# Text shown:
An overarching goal of ASD research is to enable people with ASD to lead fulfilling and productive lives in the community. We are in critical need of information about the current landscape of long-term outcomes for all people with ASD across the spectrum. The lack of knowledge about adults with ASD and their lifetime support needs has repeatedly arisen as a critical issue when stakeholders are queried about their most fundamental concerns. Longitudinal studies designed to capture the range of possible outcomes for people with ASD are best suited to inform public policy decision-making, service and support delivery, and funding strategies. It is also important to improve public understanding of ASD in adults, including older adults, so that they may receive support from the communities where they live. Efforts to improve public awareness and community supports help foster acceptance, inclusion, and appreciation of people with ASD.
ASD poses economic and social costs for people with ASD, their families, and society at large. Although ASD symptoms vary greatly in character and severity, autism occurs in all ethnic and socioeconomic groups and affects every age group. Some scientists and economists have estimated that the combined direct and indirect costs to provide lifelong supports for all Americans with ASD exceeds $35 billion, and that each person accrues approximately $3 million in costs over his or her lifetime (Ganz, 2007). Families often report incurring large debts related to medical and educational services not covered through public programs or medical and dental insurance. Many families find the transition from the education system, where services are mostly obligatory, to the developmental disabilities and vocational systems, where services are optional, difficult to understand and manage. This fragmentation of service systems impedes access to services, especially for youth transitioning to adulthood, as well as during other periods of transition. In addition to financial challenges, ASD can lead to emotional hardships for people with ASD and their families throughout life.
Although considerable research has focused on the earliest phase of ASD, through early screening, improved diagnostics and early intervention, far less effort has addressed the adolescent, adult, and older adult phases of life. Minimal guidance exists for people with ASD across the spectrum and their families about the trajectories of ASD across the lifespan. Although the general assumption is that children who possess expressive and receptive language skills and coping strategies and who do not demonstrate significant challenging behaviors can sometimes excel as adults, while children who do not currently possess typical expressive language skills and who engage in significant challenging behavior will grow up to need long-term, 24/7 supports and services, the evidence base for these ideas is lacking. Scientists have not yet identified key prognostic factors or detailed information about how adults across the spectrum with ASD function, where they are, and how they are best supported.
More research is needed to tailor treatments, interventions, and services and supports to the evolving needs of adolescents transitioning to adulthood, and adults across the spectrum with ASD, with an emphasis on principles of self-determination. There is a need to address co-occurring conditions and developmental changes that coincide with transitions such as adolescence to adulthood, to better assess functional outcomes, and to integrate standardized quality-of-life measures for adults across the spectrum with ASD living in community settings. Factors that contribute to improved quality of life and health outcomes in adulthood are virtually unknown.
A number of other areas raise serious concerns. There is little information about the number of adults with ASD within the criminal justice system. Some adults with ASD may not be diagnosed, or may have been mis-diagnosed. Although issues surrounding the direct support workforce are well documented, we do not know if they differ respective to adults with ASD. Community integration and access to individualized, quality adult supports and services are problematic across the United States, and long waiting lists for subsidized community-based services persist. Many services are available only to people who meet institutional level of care requirements. Additionally, there is scant research on the use and safety of psychopharmaceutical medications in adults with ASD.

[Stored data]
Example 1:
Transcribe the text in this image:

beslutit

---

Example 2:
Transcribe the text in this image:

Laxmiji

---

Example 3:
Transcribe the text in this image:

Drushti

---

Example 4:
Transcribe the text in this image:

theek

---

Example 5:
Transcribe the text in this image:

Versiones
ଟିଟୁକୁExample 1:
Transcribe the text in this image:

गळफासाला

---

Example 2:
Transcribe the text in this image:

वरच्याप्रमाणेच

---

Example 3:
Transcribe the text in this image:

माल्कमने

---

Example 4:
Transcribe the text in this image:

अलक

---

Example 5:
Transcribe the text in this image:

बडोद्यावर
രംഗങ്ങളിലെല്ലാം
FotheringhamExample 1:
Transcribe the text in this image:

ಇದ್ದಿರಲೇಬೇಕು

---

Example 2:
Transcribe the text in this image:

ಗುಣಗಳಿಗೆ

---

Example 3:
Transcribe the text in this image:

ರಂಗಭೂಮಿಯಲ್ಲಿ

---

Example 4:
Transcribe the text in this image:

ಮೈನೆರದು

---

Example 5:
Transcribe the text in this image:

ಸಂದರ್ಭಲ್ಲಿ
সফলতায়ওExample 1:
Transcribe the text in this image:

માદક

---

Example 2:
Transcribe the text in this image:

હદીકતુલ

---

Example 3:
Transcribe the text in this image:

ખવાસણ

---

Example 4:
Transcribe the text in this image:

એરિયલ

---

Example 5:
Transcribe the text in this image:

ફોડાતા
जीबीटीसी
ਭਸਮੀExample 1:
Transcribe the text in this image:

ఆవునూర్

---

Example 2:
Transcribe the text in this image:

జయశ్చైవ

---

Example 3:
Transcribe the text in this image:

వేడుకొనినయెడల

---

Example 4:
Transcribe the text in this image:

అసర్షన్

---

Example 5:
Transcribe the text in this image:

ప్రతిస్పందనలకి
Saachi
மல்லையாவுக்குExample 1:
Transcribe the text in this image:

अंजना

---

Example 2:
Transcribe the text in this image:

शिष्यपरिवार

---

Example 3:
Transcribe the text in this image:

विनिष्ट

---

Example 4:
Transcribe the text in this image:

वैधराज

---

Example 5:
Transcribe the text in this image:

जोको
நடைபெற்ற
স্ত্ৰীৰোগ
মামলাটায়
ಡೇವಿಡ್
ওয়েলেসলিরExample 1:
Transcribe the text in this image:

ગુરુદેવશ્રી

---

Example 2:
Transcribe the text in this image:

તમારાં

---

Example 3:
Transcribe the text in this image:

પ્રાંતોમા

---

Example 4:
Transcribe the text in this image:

# Exercise:
Answer these from the text on adults with ASD:
1. What amount do the combined direct and indirect costs of lifelong supports for all Americans with ASD reportedly exceed?
2. Which phase of ASD has considerable research focused on?
3. What requirements must people meet to access many services?
None of the rows are needed here.

# Reply to the exercise:
1. $35 billion
2. The earliest phase
3. Institutional level of care requirements